Saturday, September 26, 2009

“Disability’s Force”

Guest Blogger

For The Constitution in 2020 Conference, October 2-4, 2009 at Yale Law School. Crossposted at The Constitution in 2020 blog.

Elizabeth Emens

It is time for a new frame for our thinking about antidiscrimination law and theory. Many have observed that the trend in the Court's reasoning about race discrimination especially -- under the Constitution as well as key statutes -- is counterproductive. This reasoning leaves little room for constructive race consciousness, for flexible and creative remedial efforts, because it leaves us with little other than an individual bad actor model and a goal of colorblindness. Stepping outside the Court's current doctrine, I propose a new model for understanding discrimination, a model drawn from disability law and theory. Disability, I want to suggest, can provide us with useful ways to think about discrimination, to conceive of identity, and to design remedies.

First, disability offers a model of discrimination that requires no bad actors to produce exclusionary outcomes. In this way, disability helps us to move away from the individual bad-actor model. The paradigm case of the wheelchair user presents this scenario starkly. A building has stairs; at least in a world before the ADA, no building designer needs to have thought about whether stairs would exclude people in wheelchairs in order for people in wheelchairs to be excluded. No bad actor, yet utter exclusion.
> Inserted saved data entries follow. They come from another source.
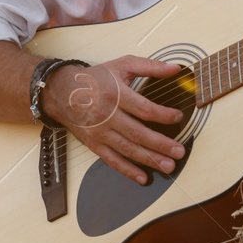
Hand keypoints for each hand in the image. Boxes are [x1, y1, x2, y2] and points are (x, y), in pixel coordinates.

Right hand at [43, 56, 185, 184]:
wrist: (63, 92)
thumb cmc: (96, 78)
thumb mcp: (123, 64)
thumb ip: (151, 66)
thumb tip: (176, 69)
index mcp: (116, 94)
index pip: (144, 109)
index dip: (163, 115)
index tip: (178, 118)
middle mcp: (108, 115)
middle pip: (137, 133)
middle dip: (161, 144)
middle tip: (179, 151)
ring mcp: (100, 132)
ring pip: (127, 149)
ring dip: (149, 159)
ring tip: (169, 166)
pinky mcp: (94, 144)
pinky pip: (112, 160)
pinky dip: (127, 170)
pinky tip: (143, 177)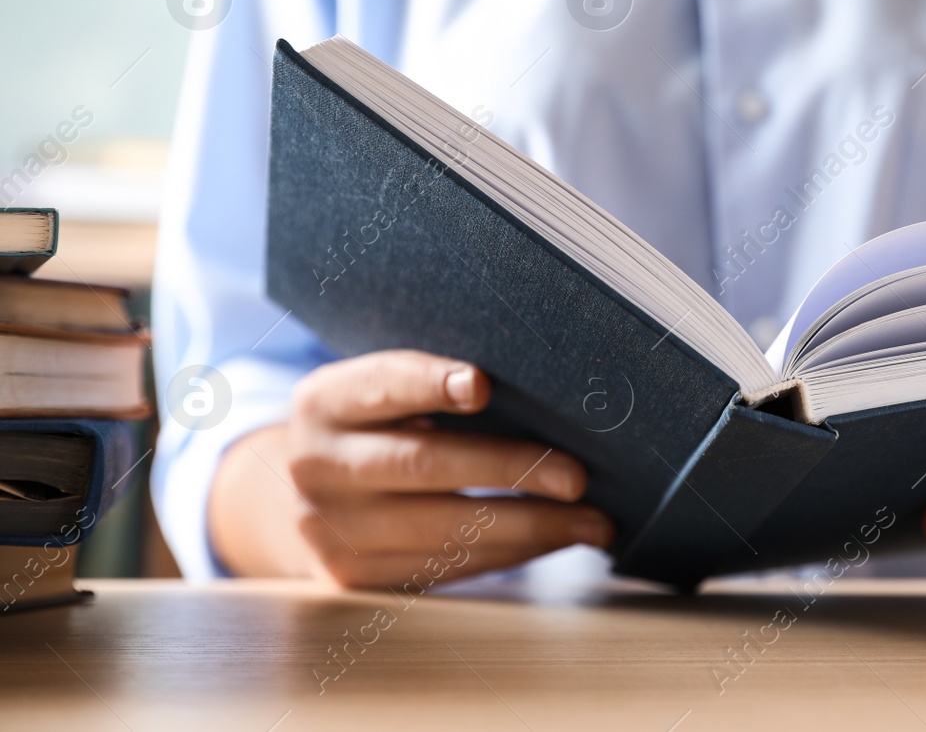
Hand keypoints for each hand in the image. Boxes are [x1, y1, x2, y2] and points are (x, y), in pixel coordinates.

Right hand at [210, 350, 613, 586]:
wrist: (301, 495)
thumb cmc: (373, 426)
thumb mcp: (379, 393)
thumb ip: (433, 384)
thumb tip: (540, 387)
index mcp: (325, 402)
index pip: (381, 384)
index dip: (430, 383)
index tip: (482, 383)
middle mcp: (319, 465)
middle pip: (425, 465)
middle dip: (510, 469)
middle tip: (576, 476)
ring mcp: (333, 528)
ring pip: (444, 529)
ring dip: (530, 526)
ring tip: (592, 521)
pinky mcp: (355, 576)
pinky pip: (446, 565)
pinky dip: (509, 552)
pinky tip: (554, 537)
Disability thus demonstrates that facially neutral policies can be disabling, even if no animus underlies them.

Second, disability theory presents a model of identity that shows us how environment can create disadvantage, but does not insist on a wholly constructivist notion of difference. The social model of disability is a counterpoint to the so-called medical model. Whereas the medical model emphasizes impairment as the biologically determined, highly individualized basis of disability, the social model locates disability in the interaction between individual impairment and the social environment. Or as the writer and activist Simi Linton, who uses a wheelchair, puts it to her students, "If I want to go to vote or use the library, and these places are inaccessible, do I need a doctor or a lawyer?" The social model does not insist that biological difference is nonexistent -- a claim implausible to many. But the social model does redirect our attention from the medical notion of impairment to the social nature of impairment's relation to the outer world, and thus renders that difference relatively meaningless by shifting our focus to the ways society generates that meaning. The social model therefore offers a path out of the back-and-forth struggle to claim nature or nurture, and rests our gaze on the significant operation of meaning making.
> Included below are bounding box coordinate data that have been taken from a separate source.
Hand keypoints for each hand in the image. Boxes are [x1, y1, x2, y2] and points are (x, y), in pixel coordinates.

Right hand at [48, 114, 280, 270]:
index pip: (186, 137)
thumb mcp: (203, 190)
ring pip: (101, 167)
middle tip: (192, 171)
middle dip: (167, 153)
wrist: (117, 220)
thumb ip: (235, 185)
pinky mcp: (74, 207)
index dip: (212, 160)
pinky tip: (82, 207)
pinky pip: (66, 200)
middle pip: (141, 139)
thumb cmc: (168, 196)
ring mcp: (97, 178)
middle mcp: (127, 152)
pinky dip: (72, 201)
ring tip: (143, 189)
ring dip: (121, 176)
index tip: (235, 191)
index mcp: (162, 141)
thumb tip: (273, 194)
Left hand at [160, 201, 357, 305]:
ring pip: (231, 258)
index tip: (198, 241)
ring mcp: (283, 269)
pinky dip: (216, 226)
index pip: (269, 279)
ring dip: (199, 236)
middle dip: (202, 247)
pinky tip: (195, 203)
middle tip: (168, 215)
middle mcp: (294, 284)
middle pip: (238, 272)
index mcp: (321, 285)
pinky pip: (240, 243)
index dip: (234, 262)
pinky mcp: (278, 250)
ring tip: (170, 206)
Third, disability law offers a remedial model that can attend to individual variation and change the social environment through a process of negotiation and innovation. The ADA's accommodation requirement offers, at least in principle, a resounding answer to the assimilationist worry in antidiscrimination law -- that is, to the question, Who has to change, the individual or the environment? Accommodation requires an employer to make adjustments to enable an individual to get the job or do the job. And that requirement is not just a right to sue after the discrimination has occurred; rather, it is accompanied by incentives for employers to engage in an "interactive process" with employees to design effective accommodations to avoid or address problems ex ante. Moreover, while this interactive process and the underlying right expressly target individuals, the process of accommodation may have broader benefits to the workplace, either automatically or indirectly. Thus, accommodation presents both a metaphor and a practical process for changing the structural environment, while at the same time linking that change to individuals' particular needs.

I look forward to more discussion at the conference of this very general sketch of what I think disability law and theory offer our antidiscrimination thinking. Before closing, though, I should note that there are multiple downsides to the disability model. Foremost among them -- and perhaps already in readers' minds -- is the widespread assumption that disability means inferiority. To say that race discrimination, for example, can be better understood by adopting a disability frame may seem to accept stereotypes of racial hierarchy and inferiority. (Worries about the stigma associated with disability -- and especially the assumption of inferiority -- are well known to transgender advocates who have debated the merits of using the disability model.) But such a concern adopts (common) assumptions about disability that a disability studies perspective challenges by showing how the disadvantage created by difference has social roots. Nonetheless, there are admittedly dangers to even broaching the disability frame. As we look for bold new ways to think about discrimination, however, we need to be willing to confront those dangers. Disability law and theory have much to offer as we work to undo the limiting trend in equal protection.